* _TASK DESCRIPTION_:
Rewrite all of the dataset rows below as a numbered list, dropping every blank line.

* _Dataset rows_:
[Begin]

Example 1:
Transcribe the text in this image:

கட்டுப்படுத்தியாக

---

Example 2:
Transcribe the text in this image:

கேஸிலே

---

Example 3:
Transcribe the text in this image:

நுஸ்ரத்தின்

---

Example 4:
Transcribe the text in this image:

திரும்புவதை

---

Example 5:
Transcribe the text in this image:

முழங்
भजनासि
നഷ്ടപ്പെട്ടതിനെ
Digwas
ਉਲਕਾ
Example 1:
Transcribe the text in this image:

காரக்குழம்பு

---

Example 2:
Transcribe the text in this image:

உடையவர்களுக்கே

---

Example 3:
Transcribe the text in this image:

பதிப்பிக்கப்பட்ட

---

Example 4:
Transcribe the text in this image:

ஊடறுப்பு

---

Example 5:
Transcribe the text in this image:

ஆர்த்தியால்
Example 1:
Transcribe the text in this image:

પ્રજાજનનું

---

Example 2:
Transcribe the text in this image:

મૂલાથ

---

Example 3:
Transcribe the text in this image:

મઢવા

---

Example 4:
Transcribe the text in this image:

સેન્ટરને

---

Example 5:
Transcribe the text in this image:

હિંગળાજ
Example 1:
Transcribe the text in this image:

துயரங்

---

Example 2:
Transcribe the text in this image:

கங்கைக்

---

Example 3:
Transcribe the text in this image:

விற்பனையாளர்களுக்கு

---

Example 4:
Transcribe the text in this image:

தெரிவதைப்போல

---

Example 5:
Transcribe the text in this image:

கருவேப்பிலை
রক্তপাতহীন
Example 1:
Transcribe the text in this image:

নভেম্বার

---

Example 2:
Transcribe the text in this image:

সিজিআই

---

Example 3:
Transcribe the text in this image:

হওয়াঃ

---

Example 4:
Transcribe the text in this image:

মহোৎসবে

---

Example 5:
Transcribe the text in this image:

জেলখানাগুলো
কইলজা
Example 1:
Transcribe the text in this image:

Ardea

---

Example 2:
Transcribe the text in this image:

[End]

* _WRITTEN ANSWER_:
1. Example 1:
2. Transcribe the text in this image:
3. கட்டுப்படுத்தியாக
4. ---
5. Example 2:
6. Transcribe the text in this image:
7. கேஸிலே
8. ---
9. Example 3:
10. Transcribe the text in this image:
11. நுஸ்ரத்தின்
12. ---
13. Example 4:
14. Transcribe the text in this image:
15. திரும்புவதை
16. ---
17. Example 5:
18. Transcribe the text in this image:
19. முழங்
20. भजनासि
21. നഷ്ടപ്പെട്ടതിനെ
22. Digwas
23. ਉਲਕਾ
24. Example 1:
25. Transcribe the text in this image:
26. காரக்குழம்பு
27. ---
28. Example 2:
29. Transcribe the text in this image:
30. உடையவர்களுக்கே
31. ---
32. Example 3:
33. Transcribe the text in this image:
34. பதிப்பிக்கப்பட்ட
35. ---
36. Example 4:
37. Transcribe the text in this image:
38. ஊடறுப்பு
39. ---
40. Example 5:
41. Transcribe the text in this image:
42. ஆர்த்தியால்
43. Example 1:
44. Transcribe the text in this image:
45. પ્રજાજનનું
46. ---
47. Example 2:
48. Transcribe the text in this image:
49. મૂલાથ
50. ---
51. Example 3:
52. Transcribe the text in this image:
53. મઢવા
54. ---
55. Example 4:
56. Transcribe the text in this image:
57. સેન્ટરને
58. ---
59. Example 5:
60. Transcribe the text in this image:
61. હિંગળાજ
62. Example 1:
63. Transcribe the text in this image:
64. துயரங்
65. ---
66. Example 2:
67. Transcribe the text in this image:
68. கங்கைக்
69. ---
70. Example 3:
71. Transcribe the text in this image:
72. விற்பனையாளர்களுக்கு
73. ---
74. Example 4:
75. Transcribe the text in this image:
76. தெரிவதைப்போல
77. ---
78. Example 5:
79. Transcribe the text in this image:
80. கருவேப்பிலை
81. রক্তপাতহীন
82. Example 1:
83. Transcribe the text in this image:
84. নভেম্বার
85. ---
86. Example 2:
87. Transcribe the text in this image:
88. সিজিআই
89. ---
90. Example 3:
91. Transcribe the text in this image:
92. হওয়াঃ
93. ---
94. Example 4:
95. Transcribe the text in this image:
96. মহোৎসবে
97. ---
98. Example 5:
99. Transcribe the text in this image:
100. জেলখানাগুলো
101. কইলজা
102. Example 1:
103. Transcribe the text in this image:
104. Ardea
105. ---
106. Example 2:
107. Transcribe the text in this image:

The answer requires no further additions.